Indeed, a KFB 2016 policy document states: “We are opposed to the concept of animal rights and oppose the expenditure of public funds to promote the concept of animal rights.”

A spokesman said KFB did not have time to discuss issues pertaining to shelters and animal welfare. Representatives of the Houndsmen did not respond to requests for comment.

Competing resolutions now pending in the state legislature point up the differences between animal welfare supporters and their opponents.

One resolution, sponsored by Sen. Tom Buford of Nicholasville, simply calls for “improved regulation” of shelters and does not note any deficiencies in current law.

The other, sponsored by Rep. Joni Jenkins of Louisville and others, specifically notes the lack of shelter oversight and seeks authorization for “a government entity” to inspect shelters and enforce existing standards.

Both resolutions would create a task force to study the issues and make recommendations. But neither has been scheduled for a hearing, and chances for passage appear dim.

As far back as 2009, Kentucky was "already the worst state for animal protection laws in the nation,” according to the Animal Legal Defense Fund. And when the state passed a law that year generally prohibiting veterinarians from reporting cases of suspected animal abuse, it “took another step backwards,” the ALDF asserted.

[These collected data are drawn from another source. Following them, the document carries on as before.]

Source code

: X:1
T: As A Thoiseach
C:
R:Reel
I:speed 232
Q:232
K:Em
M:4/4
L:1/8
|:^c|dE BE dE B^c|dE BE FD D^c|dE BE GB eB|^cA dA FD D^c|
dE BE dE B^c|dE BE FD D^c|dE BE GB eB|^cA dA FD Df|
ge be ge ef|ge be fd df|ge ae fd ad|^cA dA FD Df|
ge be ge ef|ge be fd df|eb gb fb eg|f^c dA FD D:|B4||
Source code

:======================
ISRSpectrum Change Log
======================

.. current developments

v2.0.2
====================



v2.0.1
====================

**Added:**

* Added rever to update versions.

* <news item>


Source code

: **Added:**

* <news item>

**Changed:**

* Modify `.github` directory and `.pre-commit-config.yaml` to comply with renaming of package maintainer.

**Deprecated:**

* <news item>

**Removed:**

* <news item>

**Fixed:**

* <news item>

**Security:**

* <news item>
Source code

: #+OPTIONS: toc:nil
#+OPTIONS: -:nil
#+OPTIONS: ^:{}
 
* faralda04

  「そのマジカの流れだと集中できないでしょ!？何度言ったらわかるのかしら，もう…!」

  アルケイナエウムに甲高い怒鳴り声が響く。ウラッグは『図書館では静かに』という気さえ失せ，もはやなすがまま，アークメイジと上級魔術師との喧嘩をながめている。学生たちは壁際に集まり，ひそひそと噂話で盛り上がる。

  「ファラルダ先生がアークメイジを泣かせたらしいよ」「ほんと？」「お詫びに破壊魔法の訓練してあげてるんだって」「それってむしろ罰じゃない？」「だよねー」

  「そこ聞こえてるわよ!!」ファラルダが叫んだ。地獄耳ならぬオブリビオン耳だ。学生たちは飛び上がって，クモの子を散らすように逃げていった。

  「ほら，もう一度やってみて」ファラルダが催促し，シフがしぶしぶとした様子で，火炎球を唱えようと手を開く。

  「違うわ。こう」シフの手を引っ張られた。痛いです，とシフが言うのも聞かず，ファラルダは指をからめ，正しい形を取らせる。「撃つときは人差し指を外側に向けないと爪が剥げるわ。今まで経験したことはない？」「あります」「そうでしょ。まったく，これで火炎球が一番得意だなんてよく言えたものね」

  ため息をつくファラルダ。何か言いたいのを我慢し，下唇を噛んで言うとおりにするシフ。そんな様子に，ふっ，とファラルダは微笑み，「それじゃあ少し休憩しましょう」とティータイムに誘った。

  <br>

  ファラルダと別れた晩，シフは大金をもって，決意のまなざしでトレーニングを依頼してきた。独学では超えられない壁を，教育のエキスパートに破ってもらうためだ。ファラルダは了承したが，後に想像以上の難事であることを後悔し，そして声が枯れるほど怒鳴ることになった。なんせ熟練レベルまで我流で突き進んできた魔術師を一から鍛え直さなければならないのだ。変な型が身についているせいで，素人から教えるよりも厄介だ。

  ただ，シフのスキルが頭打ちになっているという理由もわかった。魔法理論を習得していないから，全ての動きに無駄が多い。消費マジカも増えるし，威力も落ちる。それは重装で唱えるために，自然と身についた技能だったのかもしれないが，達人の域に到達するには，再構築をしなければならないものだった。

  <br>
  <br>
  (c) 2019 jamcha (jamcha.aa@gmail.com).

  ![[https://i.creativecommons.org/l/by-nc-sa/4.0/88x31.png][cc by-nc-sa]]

By contrast, Kentucky law requires the reporting the suspected abuse of children, and anyone who fails to do so can be prosecuted criminally.

Subsequent efforts to repeal that ban have failed. The Kentucky Farm Bureau “worked with members of the General Assembly” to fight repeal, according to its April 29, 2016, legislative report.

“We're Doing The Best We Can"

At the Tri County Animal Shelter in Clinton County, KyCIR and WAVE 3 News found two jail inmates scraping and shoveling feces from outdoor dog runs.
The big trash can they were using was filling up fast, because the runs hadn’t been cleaned for about a week.

Janet Brummett, the shelter’s rescue coordinator, explained the delay by saying the inmates had been busy doing other things. And she vigorously defended overall conditions at the Clinton County shelter, which the UK study listed as being among the state’s worst.

Pressed to further explain the dirty dog runs, Brummett added:

“Darlin’, it’s a small county animal shelter. We’re a poor county. We’re doing the best we can to try to keep things clean and sanitized. And it’s a work in progress.”